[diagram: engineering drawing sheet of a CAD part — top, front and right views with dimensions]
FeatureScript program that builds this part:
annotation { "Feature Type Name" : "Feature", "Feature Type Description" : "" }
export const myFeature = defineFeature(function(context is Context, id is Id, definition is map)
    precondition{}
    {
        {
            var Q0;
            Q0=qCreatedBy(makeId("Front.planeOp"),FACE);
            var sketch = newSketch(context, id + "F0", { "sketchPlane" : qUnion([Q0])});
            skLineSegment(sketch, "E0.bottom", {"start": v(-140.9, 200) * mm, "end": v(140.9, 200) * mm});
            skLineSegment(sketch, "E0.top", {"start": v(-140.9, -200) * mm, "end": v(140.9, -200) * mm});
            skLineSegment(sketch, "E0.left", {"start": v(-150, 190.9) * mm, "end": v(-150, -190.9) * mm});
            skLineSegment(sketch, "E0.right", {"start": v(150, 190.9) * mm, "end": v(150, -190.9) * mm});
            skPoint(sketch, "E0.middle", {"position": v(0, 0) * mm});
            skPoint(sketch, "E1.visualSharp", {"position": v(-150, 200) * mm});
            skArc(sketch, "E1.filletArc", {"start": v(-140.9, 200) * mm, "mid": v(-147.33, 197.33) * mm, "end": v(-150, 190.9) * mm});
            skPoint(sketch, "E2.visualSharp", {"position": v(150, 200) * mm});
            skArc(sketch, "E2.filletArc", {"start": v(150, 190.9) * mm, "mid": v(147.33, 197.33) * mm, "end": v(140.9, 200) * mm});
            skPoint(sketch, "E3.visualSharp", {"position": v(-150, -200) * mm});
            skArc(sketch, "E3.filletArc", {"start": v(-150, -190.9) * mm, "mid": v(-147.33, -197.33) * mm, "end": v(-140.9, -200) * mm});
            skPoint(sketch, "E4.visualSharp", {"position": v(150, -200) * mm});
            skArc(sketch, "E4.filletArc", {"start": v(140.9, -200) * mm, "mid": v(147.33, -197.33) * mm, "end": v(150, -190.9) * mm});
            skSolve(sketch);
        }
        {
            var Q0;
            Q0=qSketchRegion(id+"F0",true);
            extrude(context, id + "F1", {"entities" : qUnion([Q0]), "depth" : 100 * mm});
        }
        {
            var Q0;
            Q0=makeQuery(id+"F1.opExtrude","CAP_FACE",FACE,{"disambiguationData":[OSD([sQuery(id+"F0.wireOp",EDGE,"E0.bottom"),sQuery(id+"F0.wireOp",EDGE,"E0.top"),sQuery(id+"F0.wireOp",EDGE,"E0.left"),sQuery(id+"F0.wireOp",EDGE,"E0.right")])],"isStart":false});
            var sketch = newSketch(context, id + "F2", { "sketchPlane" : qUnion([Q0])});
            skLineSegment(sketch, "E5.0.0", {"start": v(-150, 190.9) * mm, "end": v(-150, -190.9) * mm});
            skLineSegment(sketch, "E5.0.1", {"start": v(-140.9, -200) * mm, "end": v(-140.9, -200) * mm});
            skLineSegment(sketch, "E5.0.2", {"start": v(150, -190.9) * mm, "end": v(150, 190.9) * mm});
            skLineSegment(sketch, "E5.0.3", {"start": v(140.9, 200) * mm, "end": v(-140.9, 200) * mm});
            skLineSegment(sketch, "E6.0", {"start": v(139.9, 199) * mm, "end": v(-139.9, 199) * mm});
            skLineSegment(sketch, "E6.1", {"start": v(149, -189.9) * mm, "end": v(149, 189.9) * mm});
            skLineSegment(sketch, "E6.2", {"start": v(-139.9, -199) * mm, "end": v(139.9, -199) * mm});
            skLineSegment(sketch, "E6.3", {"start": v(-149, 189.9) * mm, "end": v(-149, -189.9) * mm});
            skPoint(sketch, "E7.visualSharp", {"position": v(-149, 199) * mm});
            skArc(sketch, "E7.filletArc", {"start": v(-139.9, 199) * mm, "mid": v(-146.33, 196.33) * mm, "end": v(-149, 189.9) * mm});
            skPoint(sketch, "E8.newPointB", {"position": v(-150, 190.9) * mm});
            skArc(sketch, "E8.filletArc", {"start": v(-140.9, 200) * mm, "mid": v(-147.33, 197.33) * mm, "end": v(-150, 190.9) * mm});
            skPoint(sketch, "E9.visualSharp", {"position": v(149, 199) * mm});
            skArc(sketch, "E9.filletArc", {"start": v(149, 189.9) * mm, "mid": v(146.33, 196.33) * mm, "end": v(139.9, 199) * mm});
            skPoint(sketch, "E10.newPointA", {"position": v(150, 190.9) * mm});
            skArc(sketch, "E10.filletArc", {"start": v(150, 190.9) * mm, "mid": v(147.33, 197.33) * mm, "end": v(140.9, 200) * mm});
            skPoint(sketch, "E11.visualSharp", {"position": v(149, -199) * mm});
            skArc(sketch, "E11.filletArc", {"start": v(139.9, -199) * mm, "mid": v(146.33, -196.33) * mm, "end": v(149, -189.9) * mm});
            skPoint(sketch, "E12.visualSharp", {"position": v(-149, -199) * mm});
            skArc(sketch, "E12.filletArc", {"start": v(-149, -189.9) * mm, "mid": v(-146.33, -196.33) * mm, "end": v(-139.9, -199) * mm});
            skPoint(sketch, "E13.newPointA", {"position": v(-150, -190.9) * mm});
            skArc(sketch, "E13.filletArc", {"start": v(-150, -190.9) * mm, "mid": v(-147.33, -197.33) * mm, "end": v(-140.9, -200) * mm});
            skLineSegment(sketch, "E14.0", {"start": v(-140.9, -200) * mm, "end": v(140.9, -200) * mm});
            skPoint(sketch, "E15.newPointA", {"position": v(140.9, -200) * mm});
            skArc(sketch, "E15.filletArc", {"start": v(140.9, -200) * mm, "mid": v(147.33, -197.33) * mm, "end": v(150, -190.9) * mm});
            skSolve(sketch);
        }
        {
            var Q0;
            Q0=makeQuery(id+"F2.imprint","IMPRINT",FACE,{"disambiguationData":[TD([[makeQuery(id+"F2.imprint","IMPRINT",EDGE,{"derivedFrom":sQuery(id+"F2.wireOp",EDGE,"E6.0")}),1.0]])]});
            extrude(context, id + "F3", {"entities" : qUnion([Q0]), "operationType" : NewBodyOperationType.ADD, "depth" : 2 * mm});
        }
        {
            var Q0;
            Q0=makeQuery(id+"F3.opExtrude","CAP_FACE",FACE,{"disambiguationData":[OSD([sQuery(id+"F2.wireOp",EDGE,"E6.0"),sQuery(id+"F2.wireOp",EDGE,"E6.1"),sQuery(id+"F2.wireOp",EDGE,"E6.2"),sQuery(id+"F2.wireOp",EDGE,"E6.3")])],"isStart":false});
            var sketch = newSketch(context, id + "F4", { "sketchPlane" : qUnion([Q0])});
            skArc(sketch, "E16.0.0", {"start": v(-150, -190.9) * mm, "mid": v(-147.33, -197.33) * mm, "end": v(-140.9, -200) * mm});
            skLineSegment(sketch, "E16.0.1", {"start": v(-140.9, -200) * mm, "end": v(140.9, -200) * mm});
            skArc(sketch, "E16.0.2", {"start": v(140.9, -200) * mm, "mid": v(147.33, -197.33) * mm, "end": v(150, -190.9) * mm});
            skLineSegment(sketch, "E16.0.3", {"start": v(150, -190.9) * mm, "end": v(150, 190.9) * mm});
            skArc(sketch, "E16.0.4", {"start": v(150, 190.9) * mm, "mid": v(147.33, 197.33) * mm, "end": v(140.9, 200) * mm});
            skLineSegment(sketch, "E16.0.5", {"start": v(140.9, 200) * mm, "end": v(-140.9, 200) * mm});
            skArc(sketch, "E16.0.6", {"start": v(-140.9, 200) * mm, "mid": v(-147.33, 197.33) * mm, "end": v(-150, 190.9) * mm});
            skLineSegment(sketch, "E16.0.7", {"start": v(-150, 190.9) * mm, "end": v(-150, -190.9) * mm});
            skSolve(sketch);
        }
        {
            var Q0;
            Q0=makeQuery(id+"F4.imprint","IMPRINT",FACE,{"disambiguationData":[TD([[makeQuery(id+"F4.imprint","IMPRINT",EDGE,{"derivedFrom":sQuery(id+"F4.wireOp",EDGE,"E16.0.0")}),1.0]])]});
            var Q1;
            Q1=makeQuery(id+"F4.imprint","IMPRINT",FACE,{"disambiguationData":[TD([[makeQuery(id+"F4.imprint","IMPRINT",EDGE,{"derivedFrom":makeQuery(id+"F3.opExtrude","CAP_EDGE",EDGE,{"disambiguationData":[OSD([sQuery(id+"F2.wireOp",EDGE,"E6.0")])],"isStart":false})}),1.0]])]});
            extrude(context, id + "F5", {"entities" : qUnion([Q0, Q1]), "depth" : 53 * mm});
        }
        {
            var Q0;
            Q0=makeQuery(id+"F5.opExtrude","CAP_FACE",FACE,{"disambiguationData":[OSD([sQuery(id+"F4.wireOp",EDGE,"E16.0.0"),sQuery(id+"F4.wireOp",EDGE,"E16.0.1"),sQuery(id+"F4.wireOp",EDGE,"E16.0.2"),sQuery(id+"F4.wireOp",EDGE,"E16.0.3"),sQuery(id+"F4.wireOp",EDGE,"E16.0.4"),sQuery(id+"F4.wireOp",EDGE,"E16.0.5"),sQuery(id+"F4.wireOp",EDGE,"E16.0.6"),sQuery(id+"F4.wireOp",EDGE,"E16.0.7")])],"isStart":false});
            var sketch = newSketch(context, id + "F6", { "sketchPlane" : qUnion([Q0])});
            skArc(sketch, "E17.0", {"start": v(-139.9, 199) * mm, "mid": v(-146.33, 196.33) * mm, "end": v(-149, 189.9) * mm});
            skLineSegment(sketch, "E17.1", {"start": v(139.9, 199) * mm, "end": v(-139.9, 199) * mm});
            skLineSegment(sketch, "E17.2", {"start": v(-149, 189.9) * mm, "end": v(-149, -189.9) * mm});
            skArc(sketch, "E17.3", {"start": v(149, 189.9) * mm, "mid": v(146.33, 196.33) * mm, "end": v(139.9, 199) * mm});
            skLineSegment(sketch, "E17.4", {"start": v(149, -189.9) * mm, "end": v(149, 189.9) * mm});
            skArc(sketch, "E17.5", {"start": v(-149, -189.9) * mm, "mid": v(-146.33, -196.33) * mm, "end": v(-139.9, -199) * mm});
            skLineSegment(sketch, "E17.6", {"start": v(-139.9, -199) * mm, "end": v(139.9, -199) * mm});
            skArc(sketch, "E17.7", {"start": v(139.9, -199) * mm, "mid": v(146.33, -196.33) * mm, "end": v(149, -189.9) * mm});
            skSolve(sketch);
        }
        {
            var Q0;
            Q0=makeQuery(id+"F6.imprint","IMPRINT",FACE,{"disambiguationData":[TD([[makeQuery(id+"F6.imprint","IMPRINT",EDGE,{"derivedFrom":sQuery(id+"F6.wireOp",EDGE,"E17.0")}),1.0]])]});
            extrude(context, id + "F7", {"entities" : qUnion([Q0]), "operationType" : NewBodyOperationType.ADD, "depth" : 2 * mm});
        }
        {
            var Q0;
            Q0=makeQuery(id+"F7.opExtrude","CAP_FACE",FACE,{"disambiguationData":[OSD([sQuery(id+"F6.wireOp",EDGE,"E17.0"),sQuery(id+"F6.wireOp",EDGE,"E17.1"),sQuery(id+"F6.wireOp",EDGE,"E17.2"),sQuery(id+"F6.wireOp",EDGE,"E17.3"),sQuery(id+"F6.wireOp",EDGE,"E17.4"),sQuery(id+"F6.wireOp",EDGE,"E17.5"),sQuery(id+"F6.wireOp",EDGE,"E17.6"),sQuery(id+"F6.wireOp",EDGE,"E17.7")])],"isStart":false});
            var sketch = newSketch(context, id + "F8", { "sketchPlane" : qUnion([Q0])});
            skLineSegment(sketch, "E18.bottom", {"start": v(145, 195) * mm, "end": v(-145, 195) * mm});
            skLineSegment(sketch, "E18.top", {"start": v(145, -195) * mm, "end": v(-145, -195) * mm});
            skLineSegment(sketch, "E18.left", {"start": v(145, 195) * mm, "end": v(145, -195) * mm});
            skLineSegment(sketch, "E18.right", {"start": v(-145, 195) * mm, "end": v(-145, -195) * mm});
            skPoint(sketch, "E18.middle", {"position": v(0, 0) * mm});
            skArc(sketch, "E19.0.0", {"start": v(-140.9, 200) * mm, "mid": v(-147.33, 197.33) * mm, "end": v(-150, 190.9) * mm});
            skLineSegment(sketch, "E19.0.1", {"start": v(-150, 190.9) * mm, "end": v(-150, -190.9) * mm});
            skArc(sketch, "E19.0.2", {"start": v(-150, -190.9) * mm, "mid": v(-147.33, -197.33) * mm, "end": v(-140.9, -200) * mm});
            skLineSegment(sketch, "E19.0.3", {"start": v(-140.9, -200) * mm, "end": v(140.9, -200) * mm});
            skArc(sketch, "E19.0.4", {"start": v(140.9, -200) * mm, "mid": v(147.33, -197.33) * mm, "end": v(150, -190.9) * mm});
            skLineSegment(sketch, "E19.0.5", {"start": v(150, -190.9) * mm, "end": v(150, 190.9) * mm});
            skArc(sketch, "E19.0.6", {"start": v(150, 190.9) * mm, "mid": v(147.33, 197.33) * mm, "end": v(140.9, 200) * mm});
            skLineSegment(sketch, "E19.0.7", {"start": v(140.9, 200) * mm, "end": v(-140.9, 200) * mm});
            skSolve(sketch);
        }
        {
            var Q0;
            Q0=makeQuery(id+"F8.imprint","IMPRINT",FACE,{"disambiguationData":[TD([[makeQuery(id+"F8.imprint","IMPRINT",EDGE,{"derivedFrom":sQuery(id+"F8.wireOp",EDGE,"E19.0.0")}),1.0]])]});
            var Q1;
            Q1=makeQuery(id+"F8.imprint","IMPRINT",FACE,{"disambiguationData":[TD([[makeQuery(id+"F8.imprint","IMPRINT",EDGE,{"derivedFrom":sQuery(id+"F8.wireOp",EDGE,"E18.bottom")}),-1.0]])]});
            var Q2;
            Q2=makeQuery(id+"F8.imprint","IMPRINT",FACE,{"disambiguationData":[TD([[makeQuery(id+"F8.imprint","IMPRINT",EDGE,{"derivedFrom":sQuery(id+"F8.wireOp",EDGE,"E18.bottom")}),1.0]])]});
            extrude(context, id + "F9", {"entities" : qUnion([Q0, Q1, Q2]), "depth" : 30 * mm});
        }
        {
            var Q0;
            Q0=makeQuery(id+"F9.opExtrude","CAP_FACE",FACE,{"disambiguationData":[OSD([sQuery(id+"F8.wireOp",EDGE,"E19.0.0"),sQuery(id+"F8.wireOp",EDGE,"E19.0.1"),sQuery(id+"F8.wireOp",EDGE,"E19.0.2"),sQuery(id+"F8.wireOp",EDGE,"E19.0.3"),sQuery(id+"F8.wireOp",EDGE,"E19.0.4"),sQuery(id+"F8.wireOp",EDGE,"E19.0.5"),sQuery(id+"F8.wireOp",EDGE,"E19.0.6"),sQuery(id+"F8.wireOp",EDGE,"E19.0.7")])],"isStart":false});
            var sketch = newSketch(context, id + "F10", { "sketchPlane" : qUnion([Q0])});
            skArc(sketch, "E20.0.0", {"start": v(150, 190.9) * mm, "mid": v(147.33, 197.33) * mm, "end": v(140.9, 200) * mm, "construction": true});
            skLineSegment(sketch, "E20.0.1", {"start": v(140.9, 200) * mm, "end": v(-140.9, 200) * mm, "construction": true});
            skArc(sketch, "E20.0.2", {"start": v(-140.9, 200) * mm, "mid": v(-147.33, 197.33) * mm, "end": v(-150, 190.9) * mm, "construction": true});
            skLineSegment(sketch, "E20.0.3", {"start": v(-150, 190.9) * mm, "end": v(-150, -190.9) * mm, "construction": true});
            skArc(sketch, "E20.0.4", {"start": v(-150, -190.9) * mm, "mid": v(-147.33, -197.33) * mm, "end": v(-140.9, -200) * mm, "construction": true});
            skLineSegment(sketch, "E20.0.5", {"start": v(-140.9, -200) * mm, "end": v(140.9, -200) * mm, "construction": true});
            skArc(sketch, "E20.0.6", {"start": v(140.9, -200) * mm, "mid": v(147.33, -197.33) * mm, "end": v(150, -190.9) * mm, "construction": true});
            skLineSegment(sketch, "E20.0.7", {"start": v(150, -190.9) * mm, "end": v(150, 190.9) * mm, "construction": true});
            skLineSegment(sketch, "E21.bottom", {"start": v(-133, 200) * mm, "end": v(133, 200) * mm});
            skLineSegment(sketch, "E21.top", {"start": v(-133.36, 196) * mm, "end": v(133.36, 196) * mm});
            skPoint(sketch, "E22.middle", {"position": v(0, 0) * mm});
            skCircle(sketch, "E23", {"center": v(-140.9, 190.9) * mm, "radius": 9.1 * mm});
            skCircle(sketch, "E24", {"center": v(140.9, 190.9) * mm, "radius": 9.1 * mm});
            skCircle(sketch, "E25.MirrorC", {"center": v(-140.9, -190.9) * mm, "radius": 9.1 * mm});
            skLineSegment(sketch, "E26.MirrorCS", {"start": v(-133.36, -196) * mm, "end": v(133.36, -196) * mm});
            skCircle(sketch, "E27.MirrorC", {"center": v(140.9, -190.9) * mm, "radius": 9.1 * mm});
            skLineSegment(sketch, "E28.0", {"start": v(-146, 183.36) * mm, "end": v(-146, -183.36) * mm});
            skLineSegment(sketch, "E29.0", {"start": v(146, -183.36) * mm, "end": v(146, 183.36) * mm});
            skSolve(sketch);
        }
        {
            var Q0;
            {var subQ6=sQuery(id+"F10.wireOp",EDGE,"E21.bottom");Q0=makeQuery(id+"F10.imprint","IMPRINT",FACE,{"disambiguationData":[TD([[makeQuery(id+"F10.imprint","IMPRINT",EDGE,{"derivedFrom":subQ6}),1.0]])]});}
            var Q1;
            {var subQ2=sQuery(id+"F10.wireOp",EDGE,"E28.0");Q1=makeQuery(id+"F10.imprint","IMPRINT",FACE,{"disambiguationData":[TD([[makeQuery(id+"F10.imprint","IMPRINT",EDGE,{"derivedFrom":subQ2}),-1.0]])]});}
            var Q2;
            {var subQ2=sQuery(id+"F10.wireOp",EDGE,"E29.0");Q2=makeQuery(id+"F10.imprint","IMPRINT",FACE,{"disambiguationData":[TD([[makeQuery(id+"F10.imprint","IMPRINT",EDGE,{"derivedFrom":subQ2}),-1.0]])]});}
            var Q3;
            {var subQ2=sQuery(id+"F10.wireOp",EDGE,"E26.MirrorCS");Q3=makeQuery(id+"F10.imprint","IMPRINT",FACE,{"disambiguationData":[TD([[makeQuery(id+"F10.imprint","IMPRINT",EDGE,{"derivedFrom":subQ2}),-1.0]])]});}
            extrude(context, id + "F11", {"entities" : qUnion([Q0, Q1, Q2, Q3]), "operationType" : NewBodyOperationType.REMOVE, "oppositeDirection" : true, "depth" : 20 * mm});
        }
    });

★ ★ ★ ★ ★ ★ ★

- [EXERCISE BRIEF] Pick out each line above that contains the string "radius" and copy it.

- [COMPLETED EXERCISE]
            skCircle(sketch, "E23", {"center": v(-140.9, 190.9) * mm, "radius": 9.1 * mm});
            skCircle(sketch, "E24", {"center": v(140.9, 190.9) * mm, "radius": 9.1 * mm});
            skCircle(sketch, "E25.MirrorC", {"center": v(-140.9, -190.9) * mm, "radius": 9.1 * mm});
            skCircle(sketch, "E27.MirrorC", {"center": v(140.9, -190.9) * mm, "radius": 9.1 * mm});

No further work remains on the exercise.